Across the data below, how many lines have the word "oaths" in them? Respond with the number alone.

BEGIN Supplied material

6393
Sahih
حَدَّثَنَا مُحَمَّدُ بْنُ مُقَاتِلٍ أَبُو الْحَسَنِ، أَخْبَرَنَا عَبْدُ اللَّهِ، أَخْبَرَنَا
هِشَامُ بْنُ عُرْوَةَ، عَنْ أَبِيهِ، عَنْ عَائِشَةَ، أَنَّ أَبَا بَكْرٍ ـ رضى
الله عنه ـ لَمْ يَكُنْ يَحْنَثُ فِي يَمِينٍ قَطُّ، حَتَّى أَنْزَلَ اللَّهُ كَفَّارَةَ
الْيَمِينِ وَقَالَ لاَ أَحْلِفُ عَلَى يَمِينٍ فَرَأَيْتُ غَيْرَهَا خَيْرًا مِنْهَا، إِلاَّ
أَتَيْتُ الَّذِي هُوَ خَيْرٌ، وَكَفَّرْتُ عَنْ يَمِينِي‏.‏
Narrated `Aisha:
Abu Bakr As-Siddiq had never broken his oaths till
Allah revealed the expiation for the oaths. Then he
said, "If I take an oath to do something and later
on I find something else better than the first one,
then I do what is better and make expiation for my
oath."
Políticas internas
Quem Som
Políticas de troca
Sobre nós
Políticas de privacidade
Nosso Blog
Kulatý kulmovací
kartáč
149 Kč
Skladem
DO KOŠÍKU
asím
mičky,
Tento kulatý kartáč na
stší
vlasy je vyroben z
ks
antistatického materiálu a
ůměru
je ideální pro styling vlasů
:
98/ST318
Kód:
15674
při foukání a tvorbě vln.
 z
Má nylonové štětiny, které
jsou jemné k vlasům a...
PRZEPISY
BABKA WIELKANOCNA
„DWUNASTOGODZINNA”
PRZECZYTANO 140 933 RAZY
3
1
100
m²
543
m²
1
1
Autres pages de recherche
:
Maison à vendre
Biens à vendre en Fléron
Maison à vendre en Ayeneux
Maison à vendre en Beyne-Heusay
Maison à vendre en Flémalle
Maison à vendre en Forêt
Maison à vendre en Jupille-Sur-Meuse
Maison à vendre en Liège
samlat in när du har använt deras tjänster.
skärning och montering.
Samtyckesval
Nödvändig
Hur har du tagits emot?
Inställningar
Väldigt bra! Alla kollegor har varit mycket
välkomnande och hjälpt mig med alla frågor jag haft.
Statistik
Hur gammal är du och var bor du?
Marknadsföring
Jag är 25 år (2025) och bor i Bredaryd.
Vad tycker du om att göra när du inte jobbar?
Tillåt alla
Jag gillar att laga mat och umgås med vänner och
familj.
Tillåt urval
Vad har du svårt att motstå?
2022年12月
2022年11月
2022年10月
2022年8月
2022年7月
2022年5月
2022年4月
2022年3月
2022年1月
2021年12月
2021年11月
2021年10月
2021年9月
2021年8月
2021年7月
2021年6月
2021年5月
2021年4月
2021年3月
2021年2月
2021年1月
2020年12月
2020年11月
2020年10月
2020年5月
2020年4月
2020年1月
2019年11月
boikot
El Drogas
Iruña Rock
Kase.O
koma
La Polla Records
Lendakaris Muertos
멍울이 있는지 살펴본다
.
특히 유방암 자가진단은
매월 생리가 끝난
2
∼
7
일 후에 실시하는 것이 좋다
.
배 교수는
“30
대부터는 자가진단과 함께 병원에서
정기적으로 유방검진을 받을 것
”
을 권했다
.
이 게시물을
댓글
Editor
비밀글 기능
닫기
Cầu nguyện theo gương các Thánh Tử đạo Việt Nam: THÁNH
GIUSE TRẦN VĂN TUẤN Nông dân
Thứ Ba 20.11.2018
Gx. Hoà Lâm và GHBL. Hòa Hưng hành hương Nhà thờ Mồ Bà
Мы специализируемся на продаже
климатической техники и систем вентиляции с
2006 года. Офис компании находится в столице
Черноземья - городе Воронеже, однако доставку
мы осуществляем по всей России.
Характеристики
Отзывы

END Supplied material

Answer for this exercise | 2